Plants lose their cool as carbon dioxide rises

Scientists have added a new phenomenon to the burgeoning list of global warming culprits.

Primary driver of climate change carbon dioxide, known for its “heat-trapping” property, has another deadly impact – it also lowers the cooling effect that plants produce through transpiration, scientists at the Indian Institute of Science (IISc.), the Carnegie Institution for Science, and NASA Ames Research Center, California, have found.

Their research paper, published in the latest online edition of the U.S. journal, Proceedings of the National Academy of Sciences, shows how plants, which thrive on carbon dioxide and release oxygen during photosynthesis, dramatically decrease their ability to transpire moisture through leaves when exposed to high levels of the greenhouse gas.

As much as a third of global warming will soon be due to its impact on plant physiology (and the rest from the greenhouse effect of the gas) in some parts of the world, including parts of Asia and South America, says the paper, co-authored by Govindasamy Bala of the Center for Atmospheric and Oceanic Sciences, and Ramakrishna Nemani of the Divecha Centre for Climate Change of the IISc.
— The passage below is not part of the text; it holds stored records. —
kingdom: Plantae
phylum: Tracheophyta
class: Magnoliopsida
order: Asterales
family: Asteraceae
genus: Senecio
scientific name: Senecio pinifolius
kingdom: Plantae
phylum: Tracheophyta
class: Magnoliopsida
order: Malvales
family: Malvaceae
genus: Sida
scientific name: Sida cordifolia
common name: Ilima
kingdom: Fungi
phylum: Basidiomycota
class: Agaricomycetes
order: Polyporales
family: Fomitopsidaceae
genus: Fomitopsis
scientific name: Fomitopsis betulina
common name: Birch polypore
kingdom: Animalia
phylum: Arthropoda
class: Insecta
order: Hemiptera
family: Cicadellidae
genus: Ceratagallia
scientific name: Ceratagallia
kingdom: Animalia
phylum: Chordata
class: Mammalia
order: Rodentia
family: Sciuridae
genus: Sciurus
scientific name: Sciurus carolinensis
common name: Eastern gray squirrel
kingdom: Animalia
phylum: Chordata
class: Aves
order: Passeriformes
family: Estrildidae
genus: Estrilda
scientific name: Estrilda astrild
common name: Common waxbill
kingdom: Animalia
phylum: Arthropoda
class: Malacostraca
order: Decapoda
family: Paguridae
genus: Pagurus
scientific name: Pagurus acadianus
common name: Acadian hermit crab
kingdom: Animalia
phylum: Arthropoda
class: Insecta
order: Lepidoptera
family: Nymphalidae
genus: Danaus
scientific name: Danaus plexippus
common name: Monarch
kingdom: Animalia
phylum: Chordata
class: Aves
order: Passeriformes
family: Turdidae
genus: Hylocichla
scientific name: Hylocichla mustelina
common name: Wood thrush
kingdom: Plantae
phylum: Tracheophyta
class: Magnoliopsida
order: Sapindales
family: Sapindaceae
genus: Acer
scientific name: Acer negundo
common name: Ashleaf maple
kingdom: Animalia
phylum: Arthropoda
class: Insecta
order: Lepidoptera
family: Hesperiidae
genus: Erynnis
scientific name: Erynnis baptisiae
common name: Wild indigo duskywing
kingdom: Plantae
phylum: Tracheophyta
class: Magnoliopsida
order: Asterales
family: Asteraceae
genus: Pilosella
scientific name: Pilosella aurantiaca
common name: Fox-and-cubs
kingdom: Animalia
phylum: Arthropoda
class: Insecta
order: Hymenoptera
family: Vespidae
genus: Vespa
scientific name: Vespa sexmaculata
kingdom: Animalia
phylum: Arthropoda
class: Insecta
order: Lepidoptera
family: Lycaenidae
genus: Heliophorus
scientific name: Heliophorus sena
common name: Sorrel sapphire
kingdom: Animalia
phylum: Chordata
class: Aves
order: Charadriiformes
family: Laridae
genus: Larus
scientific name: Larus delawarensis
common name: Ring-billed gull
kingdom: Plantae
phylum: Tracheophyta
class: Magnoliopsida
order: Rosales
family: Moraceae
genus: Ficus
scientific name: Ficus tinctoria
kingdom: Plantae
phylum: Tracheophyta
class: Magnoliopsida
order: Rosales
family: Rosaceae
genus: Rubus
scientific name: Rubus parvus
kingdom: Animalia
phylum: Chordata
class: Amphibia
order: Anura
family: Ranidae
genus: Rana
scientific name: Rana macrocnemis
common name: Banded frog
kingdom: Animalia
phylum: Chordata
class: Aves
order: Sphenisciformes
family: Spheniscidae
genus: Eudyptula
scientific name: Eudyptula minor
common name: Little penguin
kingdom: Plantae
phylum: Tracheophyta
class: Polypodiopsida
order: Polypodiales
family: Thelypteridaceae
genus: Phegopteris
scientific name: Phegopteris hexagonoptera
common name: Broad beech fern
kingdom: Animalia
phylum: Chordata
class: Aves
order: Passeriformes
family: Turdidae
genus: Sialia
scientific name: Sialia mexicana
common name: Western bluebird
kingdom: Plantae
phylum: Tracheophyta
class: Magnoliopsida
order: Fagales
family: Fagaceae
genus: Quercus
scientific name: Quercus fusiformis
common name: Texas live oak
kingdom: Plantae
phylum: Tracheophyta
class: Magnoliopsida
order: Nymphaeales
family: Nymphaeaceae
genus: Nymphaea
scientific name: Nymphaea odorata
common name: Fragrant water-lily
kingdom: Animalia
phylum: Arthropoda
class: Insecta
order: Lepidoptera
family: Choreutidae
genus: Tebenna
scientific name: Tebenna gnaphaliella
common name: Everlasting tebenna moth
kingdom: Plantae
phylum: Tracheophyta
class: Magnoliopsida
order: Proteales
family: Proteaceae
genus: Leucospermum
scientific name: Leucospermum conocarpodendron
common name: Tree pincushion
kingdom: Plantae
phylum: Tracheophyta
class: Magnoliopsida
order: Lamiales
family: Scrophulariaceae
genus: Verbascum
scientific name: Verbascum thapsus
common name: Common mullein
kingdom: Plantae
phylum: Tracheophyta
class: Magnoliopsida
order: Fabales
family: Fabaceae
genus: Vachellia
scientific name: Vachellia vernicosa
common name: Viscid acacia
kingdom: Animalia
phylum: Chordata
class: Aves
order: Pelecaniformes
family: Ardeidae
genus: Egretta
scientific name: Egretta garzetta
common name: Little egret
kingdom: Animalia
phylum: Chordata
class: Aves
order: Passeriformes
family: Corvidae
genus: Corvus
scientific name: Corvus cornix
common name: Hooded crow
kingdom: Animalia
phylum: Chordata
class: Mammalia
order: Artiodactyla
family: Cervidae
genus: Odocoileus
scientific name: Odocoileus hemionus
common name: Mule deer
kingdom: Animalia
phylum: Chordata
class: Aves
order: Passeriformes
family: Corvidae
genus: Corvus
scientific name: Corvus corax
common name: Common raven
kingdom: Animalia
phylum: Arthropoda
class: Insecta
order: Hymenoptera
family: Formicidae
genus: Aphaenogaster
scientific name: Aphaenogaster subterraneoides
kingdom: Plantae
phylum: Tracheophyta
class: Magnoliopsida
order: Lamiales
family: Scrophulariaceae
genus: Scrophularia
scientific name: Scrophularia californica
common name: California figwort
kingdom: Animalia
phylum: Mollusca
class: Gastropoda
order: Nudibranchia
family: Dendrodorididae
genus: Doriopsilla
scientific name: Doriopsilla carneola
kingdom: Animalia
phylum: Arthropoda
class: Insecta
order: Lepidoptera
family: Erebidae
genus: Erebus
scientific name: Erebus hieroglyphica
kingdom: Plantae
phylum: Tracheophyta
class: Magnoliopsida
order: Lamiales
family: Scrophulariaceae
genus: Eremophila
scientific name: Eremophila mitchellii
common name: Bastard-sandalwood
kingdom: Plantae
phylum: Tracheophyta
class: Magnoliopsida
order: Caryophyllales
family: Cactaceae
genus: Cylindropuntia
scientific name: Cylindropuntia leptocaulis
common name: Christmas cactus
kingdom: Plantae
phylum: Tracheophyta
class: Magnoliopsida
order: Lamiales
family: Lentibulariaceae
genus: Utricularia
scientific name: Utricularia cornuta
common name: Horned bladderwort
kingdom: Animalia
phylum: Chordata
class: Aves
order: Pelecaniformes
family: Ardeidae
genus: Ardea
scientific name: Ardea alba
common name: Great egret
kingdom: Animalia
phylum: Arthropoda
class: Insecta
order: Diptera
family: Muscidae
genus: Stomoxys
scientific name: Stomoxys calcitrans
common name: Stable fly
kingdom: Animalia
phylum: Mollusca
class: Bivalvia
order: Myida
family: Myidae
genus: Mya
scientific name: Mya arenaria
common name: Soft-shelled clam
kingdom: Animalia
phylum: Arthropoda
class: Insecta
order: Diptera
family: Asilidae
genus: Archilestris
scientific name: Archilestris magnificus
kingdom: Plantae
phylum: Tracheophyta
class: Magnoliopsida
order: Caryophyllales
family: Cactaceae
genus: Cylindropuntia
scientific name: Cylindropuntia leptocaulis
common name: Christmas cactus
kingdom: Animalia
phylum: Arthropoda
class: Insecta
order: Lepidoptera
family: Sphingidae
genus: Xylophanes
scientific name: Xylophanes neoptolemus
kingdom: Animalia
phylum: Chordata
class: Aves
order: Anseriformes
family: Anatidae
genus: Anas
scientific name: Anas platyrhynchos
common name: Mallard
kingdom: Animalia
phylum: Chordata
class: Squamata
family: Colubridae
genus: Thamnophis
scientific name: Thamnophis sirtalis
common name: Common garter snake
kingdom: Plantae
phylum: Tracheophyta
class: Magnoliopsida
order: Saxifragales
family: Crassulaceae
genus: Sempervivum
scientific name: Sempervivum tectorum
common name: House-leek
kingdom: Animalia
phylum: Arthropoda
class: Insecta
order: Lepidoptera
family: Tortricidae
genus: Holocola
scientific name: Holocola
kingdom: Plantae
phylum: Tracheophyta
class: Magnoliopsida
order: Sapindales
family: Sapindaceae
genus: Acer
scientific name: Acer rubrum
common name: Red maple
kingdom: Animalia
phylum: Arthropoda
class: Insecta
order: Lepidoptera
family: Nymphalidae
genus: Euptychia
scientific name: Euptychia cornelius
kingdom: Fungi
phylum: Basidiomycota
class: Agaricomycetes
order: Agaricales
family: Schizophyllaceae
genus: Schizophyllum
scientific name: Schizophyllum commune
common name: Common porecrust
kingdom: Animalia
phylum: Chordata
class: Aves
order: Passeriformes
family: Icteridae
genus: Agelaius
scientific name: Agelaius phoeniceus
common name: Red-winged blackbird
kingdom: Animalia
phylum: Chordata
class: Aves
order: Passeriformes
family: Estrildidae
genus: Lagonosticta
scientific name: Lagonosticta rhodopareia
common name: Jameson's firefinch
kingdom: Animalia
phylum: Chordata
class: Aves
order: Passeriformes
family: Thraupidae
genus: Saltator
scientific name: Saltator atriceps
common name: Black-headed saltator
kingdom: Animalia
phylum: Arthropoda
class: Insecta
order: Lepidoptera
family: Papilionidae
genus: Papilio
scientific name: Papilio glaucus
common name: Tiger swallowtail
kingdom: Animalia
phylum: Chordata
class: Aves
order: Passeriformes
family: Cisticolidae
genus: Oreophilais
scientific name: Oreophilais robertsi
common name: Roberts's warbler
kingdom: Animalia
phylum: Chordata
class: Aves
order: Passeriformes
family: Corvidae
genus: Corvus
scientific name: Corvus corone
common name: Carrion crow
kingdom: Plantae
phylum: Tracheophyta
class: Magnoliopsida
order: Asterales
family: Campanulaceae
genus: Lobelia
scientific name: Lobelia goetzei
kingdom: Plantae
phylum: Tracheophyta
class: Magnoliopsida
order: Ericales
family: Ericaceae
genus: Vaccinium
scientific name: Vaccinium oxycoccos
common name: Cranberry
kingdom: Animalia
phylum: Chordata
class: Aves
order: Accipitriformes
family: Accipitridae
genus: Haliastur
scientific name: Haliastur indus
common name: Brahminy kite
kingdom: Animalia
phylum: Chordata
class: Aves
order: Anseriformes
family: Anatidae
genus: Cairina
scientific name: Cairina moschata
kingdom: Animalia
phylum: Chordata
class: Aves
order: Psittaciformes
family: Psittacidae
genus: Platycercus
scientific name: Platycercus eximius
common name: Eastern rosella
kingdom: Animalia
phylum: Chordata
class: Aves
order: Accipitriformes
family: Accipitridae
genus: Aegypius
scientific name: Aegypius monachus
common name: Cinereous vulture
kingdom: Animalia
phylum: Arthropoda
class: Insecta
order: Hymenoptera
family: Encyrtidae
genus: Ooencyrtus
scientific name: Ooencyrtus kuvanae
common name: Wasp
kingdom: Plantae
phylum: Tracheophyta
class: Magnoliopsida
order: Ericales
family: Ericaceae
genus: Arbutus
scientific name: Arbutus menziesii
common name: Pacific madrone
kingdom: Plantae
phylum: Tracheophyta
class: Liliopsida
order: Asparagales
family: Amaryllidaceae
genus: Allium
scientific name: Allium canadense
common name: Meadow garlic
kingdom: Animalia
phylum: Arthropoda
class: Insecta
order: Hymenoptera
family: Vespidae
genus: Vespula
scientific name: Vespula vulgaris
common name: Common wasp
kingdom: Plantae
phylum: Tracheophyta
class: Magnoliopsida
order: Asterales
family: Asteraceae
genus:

Map shows percentage of warming in different parts of the world due to carbon dioxide's physiological effect on plants. - DIVYA GANDHI

During photosynthesis, plants cool the environment by releasing water through pores, or ‘stomata,’ on the surface of leaves. However when CO2 is increased, stomata open up less and the canopy transpires less, in a phenomenon called “CO2 physiological forcing,” Professor Bala says. By increasing the CO2 levels (to twice the pre-industrial levels), this diminished transpiration of vegetation could account for 15 per cent of warming around the globe, their simulation models show.

CO2 is expected to be double that of its pre-industrial levels by the year 2050 or 2100, Professor Bala says. In India, these physiological changes could account for 10 per cent of warming, he adds. In East Asia, in the Amazon in South America and in parts of Europe and North America, it could account for 30 per cent of CO2 induced warming.

Scientists also found greater runoff from land in most areas with increased CO2, as more water from precipitation bypasses the plant cooling system and flows directly into rivers and streams.